In my last blog about 90210, I said I don’t believe in Gap. I believe in The Avett Brothers, though. I believe in their music, their live shows, their songwriting and whatever else a fan can believe in. Seeing them in a Gap ad was, for a moment, crushing.
Here’s the story of Gap as I see it:
In sixth grade, you didn’t take a gym bag to middle school, you took a Gap bag with your stuff in it — a drawstring Gap bag. The kids who didn’t follow this protocol teetered on the edge of social survival. Transitioning to a Gap bag for your things was like switching to a brown paper lunch sack and retiring the Power Rangers lunch cube. That was my first experience with the Gap. It was a place you went for a shirt or two (with your mom) after you spent the majority of what allowance you had at Abercrombie. (Woods cologne, anyone? Or, “The Ivy League of Cologne,” the website boasts. All of my middle school smelled like that oaky slime. You could see the Woods vapor wafting about the reflective hallways.)
Then Gap evolved. At some point it switched to the “Let’s wrinkle the hell out of everything we sell and hang stuff on hooks like we don’t care” retail philosophy, which mirrored Abercrombie’s (and Abercrombie’s poorer cousin American Eagle’s) direction. For a while Gap went preppy, like it saw a girl it liked in a tennis skirt and decided to dress up (insert Gatsby-faking-it reference here). Then Gap settled in. Gap went to basics like khakis, t-shirts, polos and jeans. (Gap’s men’s jeans are okay, but women’s are, eh, not sure how to put it… they tend to square what should be round.) Recently, someone has taken the helm at Gap and kept them in tune with the shifting winds of casual fashion — plaids, chambray, gingham, denim fits, etc. Gap is better now than it was, yet still lacks a definitive identity. It’s just Gap. It’s… I don’t know… individually wrapped cheese slices.
The Avett Brothers on the other hand are not sliced cheese. They’re the cheese that has a little special place in the grocery store only some people go to. They are a cheese that took some old bearded guy a long time to craft somewhere in a barn or shack. Goats bleat on a hillside near where this cheese is made. (Meander through YouTube videos and you’ll find many performances filmed in a barn or yard.) The band’s live shows are pungent, for sake of the analogy — a punch in the gut. So, seeing such a non-generic group of songwriters promoting a rather generic retail store was disappointing.

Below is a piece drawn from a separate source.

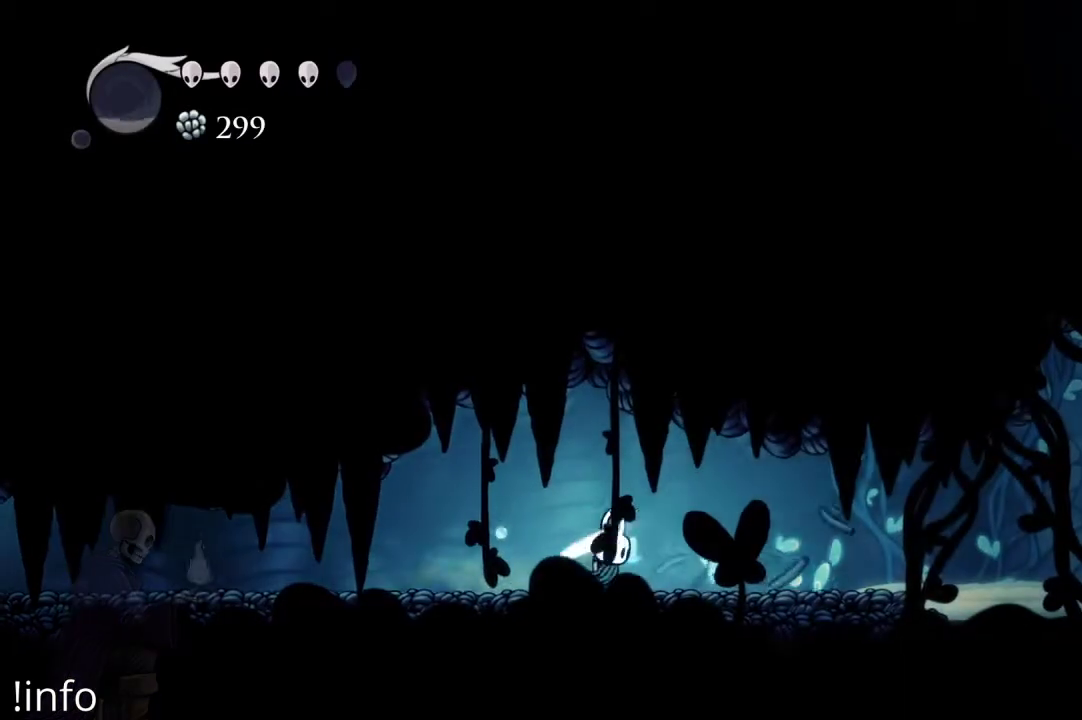
{"buttons": ["DPAD_RIGHT"], "left_stick": "center", "right_stick": "center", "events": [[33, "X", "down"], [133, "X", "up"], [200, "X", "down"], [300, "X", "up"], [400, "X", "down"], [500, "X", "up"]]}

I guess one must do what one must do. Fathers must feed their children and, if they hit it big enough, they should capitalize and feed their grandchildren. The Avett Brothers’ music went through a raggedy, wrinkled phase. A clean (Rick Rubin-produced) phase. So maybe the histories of these two different entities are not entirely unique, but are a rather good match. Next, we can only hope, the band avoids growing up and becoming the modern Gap, which adapts to the way the breeze blows, however it blows — a one-size-fits-all-and-the-jeans-square-women’s-butts-and-seventy-varietys-of-denim-and-holy-crap-we-love-basic T’s kind of band.
I don’t know. Good for The Avett Brothers for being badass enough to strike a major endorsement deal. The Avett Brothers move people and it’s smart for a business to pick them up. It’s just that, for a second, I wanted one of those plastic drawstring bags to put over my head.